* EXERCISE OBJECTIVE: Among the records below, find each line that includes the string "size" and copy it.

* THE DATA:

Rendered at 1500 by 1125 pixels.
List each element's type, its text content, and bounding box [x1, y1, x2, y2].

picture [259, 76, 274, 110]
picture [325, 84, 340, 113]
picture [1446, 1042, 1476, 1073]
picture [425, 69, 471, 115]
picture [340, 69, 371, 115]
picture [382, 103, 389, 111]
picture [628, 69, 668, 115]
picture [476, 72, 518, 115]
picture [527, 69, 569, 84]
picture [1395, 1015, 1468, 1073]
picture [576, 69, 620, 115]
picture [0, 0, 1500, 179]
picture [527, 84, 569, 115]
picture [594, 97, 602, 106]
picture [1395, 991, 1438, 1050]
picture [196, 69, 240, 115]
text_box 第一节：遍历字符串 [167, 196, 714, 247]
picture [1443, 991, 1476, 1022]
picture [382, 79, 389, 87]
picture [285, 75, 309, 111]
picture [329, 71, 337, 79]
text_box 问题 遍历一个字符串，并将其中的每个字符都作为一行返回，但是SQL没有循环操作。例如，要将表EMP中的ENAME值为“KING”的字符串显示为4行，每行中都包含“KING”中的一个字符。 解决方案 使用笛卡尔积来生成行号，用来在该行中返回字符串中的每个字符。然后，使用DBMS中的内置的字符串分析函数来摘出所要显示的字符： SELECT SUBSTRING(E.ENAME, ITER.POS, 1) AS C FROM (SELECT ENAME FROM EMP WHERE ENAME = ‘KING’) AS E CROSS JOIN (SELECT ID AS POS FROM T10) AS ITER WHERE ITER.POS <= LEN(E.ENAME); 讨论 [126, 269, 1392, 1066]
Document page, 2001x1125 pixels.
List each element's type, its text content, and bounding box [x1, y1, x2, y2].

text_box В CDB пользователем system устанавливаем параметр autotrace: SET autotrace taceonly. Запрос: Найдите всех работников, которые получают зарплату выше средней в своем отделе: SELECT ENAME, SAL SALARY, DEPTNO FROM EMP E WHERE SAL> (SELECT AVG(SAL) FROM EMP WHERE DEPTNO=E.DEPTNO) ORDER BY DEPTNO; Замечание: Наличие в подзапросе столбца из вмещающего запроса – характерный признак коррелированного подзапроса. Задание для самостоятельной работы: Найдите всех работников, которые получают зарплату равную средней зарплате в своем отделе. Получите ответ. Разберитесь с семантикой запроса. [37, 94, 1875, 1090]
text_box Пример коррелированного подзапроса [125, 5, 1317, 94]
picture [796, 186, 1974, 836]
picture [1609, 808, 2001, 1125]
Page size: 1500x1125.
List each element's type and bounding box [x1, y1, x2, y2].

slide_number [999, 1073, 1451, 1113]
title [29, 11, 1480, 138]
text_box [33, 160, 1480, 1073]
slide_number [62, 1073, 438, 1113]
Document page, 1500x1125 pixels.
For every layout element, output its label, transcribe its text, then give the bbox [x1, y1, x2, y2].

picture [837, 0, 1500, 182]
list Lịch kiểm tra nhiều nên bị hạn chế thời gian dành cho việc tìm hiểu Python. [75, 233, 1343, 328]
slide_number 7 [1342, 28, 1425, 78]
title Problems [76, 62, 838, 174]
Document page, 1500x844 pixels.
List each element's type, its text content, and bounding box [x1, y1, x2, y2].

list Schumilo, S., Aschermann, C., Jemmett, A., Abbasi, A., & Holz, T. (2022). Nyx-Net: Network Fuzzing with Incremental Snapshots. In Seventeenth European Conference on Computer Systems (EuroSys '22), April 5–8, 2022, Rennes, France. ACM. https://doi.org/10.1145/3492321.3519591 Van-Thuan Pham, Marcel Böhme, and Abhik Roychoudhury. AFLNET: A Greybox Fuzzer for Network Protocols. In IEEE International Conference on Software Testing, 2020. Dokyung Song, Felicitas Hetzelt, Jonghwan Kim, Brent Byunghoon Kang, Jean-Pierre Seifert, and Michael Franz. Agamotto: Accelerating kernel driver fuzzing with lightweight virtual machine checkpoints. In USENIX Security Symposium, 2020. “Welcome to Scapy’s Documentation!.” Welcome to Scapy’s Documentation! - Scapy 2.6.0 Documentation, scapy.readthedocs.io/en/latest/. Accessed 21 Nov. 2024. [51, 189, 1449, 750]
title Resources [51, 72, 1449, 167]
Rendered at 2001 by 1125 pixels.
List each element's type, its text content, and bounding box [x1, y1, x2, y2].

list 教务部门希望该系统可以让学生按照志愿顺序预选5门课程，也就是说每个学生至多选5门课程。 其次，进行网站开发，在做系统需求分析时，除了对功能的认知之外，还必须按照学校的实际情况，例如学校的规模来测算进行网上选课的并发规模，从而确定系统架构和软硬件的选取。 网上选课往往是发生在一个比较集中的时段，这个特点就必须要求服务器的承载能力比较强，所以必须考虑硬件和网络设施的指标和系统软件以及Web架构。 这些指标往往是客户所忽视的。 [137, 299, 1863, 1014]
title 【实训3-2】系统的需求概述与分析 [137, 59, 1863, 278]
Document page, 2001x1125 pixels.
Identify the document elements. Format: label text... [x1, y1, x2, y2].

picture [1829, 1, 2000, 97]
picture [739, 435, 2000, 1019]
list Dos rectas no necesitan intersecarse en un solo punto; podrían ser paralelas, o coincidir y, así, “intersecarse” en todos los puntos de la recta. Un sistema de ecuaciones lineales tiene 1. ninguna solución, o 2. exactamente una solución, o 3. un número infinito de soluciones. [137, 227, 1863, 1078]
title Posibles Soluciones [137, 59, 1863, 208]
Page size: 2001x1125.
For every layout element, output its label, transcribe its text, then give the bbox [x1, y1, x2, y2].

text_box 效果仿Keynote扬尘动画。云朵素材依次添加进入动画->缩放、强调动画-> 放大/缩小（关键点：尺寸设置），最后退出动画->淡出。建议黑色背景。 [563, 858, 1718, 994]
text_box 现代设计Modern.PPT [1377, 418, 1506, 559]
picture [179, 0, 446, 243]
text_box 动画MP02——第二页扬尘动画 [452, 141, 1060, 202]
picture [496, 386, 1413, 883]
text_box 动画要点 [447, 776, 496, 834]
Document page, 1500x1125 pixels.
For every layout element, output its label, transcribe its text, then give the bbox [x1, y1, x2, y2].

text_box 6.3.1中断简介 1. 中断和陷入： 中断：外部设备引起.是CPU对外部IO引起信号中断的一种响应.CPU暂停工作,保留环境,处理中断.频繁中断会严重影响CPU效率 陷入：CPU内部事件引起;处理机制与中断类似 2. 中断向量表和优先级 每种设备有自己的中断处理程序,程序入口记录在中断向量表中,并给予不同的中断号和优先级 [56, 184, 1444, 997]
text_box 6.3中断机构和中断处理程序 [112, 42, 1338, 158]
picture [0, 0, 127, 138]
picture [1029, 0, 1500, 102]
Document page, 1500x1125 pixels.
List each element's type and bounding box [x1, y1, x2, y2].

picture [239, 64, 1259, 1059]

* ANSWER SECTION:
Page size: 1500x1125.
Page size: 2001x1125.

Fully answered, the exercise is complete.